# bellville 4-28



## willthethrill77 (Mar 21, 2007)

hey guys my father and i hit bellville yesterday evening...did very well on good sized ones. dad had one sauger close to 3 1/2 lbs on and it got off as well as a beautiful smally around 2lb but we came home with a 10 fish limit all over 16 inches...keep on trucking...bass tourney at belpre oh took 13 lb to win...its that time of year!!!!


----------



## RiverWader (Apr 1, 2006)

My Brother and I hit Bellville tonite 4/28 and did pretty good too caught a few 18- 20 in Eyes and a bunch of Smaller ones , Biggest fish of the night was a 10lb Drum my Brother caught on a Green twister. Hopefully this Rain dont Muddy up the water to much


----------



## hunt for bass (Oct 5, 2004)

Are you guys catching any bass? I think I'm going to fish the little hocking this weekend any advice.


----------



## willthethrill77 (Mar 21, 2007)

bass tourney going out of belpre on saturday....bass are starting to bite will be in the tourney on sunday so cant throw my advice for the bass out there....but the lil hocking will be full of boats on saturday.


----------



## ashvillefishing (May 4, 2008)

anyone fishing belleville dam lately?


----------



## duknut (May 13, 2008)

we fished it fri,sat and sunday we did real well fri and sat but it seemed to die off on sun. we fished the ohio side caught all fish(1 flathead ,40-50 sauger ,1 striper) on 1/4 oz green jig with green twister tipped with BIG minnies fished very very slow in 17 fow.


----------



## ashvillefishing (May 4, 2008)

thanks for the report. i'm hoping to make it down next weekend


----------



## RiverWader (Apr 1, 2006)

We fished Bellville last night for a few hours and caught a pretty good mix of fish.
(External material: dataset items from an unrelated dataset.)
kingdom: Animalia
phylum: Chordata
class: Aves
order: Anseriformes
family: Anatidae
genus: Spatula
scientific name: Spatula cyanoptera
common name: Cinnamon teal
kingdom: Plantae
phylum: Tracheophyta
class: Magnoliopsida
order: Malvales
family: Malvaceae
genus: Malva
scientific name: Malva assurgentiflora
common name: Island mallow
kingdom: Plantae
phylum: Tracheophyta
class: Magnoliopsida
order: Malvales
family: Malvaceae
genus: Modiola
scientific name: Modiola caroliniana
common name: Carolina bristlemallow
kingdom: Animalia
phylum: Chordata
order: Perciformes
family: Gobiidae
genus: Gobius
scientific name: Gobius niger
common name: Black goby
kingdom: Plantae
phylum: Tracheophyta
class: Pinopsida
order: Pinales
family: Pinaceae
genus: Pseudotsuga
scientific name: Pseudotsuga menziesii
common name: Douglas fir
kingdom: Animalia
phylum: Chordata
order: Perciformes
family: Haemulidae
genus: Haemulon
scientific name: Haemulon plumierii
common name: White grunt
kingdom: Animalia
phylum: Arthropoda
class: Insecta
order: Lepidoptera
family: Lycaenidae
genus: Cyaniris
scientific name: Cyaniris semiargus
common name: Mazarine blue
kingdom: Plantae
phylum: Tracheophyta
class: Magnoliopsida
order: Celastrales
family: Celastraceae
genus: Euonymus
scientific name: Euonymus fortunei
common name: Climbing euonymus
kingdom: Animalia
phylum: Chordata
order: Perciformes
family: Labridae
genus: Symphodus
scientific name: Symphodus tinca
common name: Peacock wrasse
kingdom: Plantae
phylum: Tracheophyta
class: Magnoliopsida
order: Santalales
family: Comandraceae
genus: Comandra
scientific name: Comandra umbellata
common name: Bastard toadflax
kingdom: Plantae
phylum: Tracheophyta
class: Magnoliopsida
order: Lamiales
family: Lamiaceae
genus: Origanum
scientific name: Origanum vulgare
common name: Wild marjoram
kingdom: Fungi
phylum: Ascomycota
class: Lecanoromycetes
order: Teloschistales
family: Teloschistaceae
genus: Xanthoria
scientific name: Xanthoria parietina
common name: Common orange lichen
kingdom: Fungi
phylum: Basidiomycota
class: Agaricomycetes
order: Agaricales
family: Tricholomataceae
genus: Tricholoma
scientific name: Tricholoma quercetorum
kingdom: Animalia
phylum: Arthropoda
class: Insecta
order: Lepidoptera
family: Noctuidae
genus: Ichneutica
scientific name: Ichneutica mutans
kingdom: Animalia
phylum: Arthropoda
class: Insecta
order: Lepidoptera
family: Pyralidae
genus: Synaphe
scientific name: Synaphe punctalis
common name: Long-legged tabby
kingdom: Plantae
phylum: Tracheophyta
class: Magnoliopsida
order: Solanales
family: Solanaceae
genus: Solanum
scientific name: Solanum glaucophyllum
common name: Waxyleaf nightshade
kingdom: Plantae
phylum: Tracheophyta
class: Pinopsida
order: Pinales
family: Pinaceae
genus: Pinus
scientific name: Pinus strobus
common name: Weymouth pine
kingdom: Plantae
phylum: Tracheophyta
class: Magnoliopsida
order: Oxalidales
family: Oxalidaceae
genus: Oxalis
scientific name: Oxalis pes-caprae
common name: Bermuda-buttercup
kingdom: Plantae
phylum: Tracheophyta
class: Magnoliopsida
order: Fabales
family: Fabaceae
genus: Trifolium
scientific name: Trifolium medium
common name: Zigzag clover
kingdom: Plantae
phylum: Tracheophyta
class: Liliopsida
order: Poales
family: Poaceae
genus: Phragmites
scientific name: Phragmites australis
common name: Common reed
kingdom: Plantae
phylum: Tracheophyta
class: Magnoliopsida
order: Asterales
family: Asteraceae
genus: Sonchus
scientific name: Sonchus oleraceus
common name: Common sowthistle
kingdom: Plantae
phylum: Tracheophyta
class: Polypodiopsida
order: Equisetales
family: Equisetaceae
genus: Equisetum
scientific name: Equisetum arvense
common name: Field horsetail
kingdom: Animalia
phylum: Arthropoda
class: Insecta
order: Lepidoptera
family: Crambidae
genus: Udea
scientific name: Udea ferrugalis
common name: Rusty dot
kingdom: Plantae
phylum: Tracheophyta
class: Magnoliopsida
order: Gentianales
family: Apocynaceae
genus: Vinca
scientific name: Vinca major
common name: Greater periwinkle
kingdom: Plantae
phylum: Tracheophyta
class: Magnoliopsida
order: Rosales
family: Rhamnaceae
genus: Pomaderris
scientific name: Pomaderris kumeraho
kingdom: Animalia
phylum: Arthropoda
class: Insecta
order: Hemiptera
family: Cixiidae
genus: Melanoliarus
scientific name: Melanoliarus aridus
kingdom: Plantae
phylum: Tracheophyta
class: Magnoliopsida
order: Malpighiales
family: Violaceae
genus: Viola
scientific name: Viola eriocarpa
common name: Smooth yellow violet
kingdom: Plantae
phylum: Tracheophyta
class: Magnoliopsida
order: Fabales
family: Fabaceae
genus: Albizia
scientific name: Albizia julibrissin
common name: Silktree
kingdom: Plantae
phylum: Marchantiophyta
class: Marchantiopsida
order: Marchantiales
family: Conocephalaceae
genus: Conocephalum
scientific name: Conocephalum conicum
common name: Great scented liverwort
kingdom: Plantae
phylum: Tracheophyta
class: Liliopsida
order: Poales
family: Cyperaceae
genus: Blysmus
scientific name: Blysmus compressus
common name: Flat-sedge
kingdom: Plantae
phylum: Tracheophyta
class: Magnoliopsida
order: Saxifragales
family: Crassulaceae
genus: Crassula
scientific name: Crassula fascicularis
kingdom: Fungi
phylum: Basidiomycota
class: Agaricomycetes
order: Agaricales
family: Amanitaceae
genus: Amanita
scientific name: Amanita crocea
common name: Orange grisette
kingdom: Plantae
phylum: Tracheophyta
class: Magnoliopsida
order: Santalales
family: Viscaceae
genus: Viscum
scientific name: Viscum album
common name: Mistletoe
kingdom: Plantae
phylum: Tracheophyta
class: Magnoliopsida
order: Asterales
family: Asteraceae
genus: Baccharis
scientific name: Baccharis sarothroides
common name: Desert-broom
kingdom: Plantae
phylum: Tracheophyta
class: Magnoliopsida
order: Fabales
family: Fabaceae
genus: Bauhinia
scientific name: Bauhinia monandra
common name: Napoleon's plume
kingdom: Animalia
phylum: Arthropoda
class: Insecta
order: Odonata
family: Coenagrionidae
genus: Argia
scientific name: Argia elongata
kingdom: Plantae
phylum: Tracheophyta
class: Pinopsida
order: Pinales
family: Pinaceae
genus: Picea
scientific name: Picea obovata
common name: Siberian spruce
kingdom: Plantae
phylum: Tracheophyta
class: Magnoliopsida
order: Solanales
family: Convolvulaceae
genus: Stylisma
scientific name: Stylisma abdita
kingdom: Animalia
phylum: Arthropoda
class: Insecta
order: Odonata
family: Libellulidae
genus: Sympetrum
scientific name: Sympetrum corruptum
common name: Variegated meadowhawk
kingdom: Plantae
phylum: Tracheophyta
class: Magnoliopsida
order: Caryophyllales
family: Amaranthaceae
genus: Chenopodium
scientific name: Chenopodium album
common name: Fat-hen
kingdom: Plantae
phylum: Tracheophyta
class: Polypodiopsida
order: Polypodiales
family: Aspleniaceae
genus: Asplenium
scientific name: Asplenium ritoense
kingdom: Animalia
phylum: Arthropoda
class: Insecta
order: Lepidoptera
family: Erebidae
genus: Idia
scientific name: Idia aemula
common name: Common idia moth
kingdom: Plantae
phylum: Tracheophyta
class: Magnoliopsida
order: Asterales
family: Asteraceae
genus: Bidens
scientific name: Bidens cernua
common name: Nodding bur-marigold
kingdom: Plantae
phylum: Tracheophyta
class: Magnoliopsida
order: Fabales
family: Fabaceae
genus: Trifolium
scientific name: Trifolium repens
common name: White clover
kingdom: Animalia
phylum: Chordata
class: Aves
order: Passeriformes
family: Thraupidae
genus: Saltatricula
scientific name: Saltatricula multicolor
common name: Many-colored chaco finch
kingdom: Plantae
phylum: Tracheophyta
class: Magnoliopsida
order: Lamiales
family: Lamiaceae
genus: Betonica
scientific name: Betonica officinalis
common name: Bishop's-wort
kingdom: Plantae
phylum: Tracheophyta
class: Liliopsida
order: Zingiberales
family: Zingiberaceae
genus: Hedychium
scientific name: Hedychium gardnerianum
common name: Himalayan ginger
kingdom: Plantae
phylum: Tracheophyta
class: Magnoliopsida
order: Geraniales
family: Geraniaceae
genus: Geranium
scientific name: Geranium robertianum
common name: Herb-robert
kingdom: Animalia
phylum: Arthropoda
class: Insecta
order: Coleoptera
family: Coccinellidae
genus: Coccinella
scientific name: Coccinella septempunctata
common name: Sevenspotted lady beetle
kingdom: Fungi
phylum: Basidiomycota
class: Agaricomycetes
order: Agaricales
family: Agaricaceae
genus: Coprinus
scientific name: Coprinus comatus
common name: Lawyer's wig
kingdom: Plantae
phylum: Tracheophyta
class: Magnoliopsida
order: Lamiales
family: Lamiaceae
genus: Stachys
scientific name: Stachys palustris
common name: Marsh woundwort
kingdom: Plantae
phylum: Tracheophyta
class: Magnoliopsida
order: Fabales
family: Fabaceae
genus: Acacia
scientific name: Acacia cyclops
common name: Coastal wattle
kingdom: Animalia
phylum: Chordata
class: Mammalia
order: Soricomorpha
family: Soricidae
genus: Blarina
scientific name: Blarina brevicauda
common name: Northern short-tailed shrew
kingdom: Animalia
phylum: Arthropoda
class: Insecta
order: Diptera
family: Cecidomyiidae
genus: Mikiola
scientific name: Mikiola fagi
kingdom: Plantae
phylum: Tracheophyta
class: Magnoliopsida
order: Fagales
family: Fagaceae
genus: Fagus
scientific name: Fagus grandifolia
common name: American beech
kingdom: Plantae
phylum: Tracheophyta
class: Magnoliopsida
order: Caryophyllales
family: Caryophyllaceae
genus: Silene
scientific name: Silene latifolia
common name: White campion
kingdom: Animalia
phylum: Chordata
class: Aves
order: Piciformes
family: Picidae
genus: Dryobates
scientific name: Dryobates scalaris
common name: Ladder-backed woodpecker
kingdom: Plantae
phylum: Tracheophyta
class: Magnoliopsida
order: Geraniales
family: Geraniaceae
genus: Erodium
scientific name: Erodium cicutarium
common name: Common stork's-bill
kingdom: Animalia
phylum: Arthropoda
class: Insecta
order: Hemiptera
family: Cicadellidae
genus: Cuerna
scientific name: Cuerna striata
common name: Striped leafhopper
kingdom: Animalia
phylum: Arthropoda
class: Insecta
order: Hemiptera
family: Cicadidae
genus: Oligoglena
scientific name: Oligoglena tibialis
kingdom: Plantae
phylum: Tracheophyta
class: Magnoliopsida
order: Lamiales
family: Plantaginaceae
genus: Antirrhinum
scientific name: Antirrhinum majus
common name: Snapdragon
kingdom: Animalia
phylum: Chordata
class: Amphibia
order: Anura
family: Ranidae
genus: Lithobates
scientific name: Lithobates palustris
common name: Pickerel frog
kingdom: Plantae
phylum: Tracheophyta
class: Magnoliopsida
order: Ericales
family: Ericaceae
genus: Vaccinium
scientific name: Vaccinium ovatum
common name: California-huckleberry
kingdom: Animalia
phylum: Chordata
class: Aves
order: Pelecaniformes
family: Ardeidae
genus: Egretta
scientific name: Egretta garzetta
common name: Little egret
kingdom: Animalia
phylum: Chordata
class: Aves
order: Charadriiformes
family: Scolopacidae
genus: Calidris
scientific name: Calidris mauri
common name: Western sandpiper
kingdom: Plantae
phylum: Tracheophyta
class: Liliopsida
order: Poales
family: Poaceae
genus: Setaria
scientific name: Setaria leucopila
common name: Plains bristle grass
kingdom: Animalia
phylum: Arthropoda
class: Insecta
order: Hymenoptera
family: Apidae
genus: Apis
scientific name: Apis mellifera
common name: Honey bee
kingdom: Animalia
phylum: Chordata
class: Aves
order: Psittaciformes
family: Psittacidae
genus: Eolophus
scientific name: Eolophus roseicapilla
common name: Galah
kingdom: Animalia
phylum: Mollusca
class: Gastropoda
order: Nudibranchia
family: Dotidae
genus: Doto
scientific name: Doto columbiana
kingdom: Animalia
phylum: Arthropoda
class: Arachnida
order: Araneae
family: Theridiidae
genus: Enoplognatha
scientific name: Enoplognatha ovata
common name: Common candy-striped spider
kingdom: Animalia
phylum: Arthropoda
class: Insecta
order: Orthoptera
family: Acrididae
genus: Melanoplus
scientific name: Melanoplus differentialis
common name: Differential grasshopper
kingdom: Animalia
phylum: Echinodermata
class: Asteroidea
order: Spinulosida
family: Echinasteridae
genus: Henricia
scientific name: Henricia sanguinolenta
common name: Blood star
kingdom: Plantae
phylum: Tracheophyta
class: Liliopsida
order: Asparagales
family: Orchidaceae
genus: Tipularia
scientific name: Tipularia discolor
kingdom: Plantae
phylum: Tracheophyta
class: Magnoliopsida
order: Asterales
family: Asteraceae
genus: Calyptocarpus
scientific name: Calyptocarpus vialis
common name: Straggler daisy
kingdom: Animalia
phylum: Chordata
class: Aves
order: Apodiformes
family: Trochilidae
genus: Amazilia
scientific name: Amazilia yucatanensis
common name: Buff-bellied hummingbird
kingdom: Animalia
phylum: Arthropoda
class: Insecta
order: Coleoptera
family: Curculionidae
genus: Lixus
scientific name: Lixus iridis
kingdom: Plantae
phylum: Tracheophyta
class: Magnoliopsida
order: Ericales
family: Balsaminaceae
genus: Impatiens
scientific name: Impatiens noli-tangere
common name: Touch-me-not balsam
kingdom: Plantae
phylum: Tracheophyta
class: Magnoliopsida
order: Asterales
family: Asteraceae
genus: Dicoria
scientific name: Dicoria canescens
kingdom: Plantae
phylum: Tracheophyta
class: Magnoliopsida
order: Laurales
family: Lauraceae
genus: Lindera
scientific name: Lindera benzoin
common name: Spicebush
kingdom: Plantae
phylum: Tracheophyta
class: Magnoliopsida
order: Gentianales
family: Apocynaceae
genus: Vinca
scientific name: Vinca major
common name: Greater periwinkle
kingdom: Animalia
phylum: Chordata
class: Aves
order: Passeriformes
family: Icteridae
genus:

Ended up with 32 Saugeyes, 27 Whipers, 11 Drum, 9 Channel Cats, 2 Spots and 1 very nice Smallie that topped the scale at 3.3 lbs


----------



## ashvillefishing (May 4, 2008)

is the river up below bellville? were you from bank or boat?


----------



## RiverWader (Apr 1, 2006)

The Water was up maybe a foot , and we were fishing from Bank


----------